By the Court.—Judgments and order affirmed.
[1] All references to the Wisconsin Statutes are to the 2007-08 version, unless otherwise noted.
[2] Ohlinger also sought suppression of the contents of e-mails and instant messages. The State questions whether the e-mails and instant messages are covered by the Electronic Surveillance Control Law. At the same time, the State reasons that if we agree that the telephone intercept was properly admitted, then it follows that denial of the entire suppression motion was proper, regardless whether e-mails and instant messages are covered by the law. We agree and, consequently, only address the admissibility of the telephone intercept.
[3] Ohlinger
cites to the following cases in which a private citizen consented to have a
police officer record a communication between the private citizen and a
suspect: State ex rel.
[4] The legislature’s intent is evidenced by the Legislative Reference Bureau’s Analysis of the bill that created the Electronic Surveillance Control Law, 1969 Assembly Bill 860:
“(3) To safeguard the privacy of innocent persons, the interception of wire or oral communications where none of the parties to the communication has consented to the interception should be allowed only when authorized by a court of competent jurisdiction and should remain under the control and supervision of the authorizing court….”

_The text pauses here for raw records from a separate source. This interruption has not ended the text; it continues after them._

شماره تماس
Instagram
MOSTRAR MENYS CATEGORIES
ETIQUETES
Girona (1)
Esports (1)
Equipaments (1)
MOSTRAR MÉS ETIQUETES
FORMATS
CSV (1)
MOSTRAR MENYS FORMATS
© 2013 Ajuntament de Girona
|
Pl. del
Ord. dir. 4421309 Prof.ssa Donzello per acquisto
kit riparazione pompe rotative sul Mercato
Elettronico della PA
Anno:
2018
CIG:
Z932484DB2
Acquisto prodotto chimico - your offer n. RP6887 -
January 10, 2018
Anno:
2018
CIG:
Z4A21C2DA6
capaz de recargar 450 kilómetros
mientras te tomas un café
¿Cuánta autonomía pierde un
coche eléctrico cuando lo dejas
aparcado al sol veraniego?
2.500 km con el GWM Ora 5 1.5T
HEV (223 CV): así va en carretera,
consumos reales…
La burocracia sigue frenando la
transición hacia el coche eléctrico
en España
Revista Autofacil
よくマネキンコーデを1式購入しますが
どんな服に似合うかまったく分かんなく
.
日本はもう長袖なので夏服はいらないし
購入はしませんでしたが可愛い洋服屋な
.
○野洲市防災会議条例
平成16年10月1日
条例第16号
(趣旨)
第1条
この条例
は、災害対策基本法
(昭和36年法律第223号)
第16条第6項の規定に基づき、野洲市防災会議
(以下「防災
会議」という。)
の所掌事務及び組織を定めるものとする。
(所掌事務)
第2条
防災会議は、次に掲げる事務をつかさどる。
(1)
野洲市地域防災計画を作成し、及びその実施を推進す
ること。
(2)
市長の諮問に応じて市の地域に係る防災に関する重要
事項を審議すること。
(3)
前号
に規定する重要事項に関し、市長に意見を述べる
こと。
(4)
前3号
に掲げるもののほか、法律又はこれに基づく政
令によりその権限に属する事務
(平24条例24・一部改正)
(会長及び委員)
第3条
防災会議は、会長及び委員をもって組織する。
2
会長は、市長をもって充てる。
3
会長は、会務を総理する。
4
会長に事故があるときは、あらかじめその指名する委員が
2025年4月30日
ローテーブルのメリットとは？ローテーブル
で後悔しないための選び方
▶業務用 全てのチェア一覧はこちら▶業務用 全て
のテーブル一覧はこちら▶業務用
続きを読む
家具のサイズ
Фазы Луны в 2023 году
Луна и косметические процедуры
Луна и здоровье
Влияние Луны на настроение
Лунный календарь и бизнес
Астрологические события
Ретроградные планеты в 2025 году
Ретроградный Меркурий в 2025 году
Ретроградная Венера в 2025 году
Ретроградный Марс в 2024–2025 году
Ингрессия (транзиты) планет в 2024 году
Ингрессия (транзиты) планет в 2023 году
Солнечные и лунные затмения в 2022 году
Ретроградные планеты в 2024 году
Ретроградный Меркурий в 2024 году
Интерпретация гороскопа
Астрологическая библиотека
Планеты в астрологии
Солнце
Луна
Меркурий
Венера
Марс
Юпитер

1969 Wis. Laws, ch. 427, Legislative Drafting Record, Analysis of 1969 A.B. 860 by the Legislative Reference Bureau, at 2 (quoting the federal “Omnibus Crime Control and Safe Street Act of 1968”) (emphasis added).
[5] Ohlinger also relies on United States v. Andreas, 216 F.3d 645, 660 (7th Cir. 2000), but that case adds nothing to his argument because the portion of Andreas cited by Ohlinger merely summarizes the portion of Thomas v. Pearl, 998 F.2d 447 (7th Cir. 1993), that we discuss.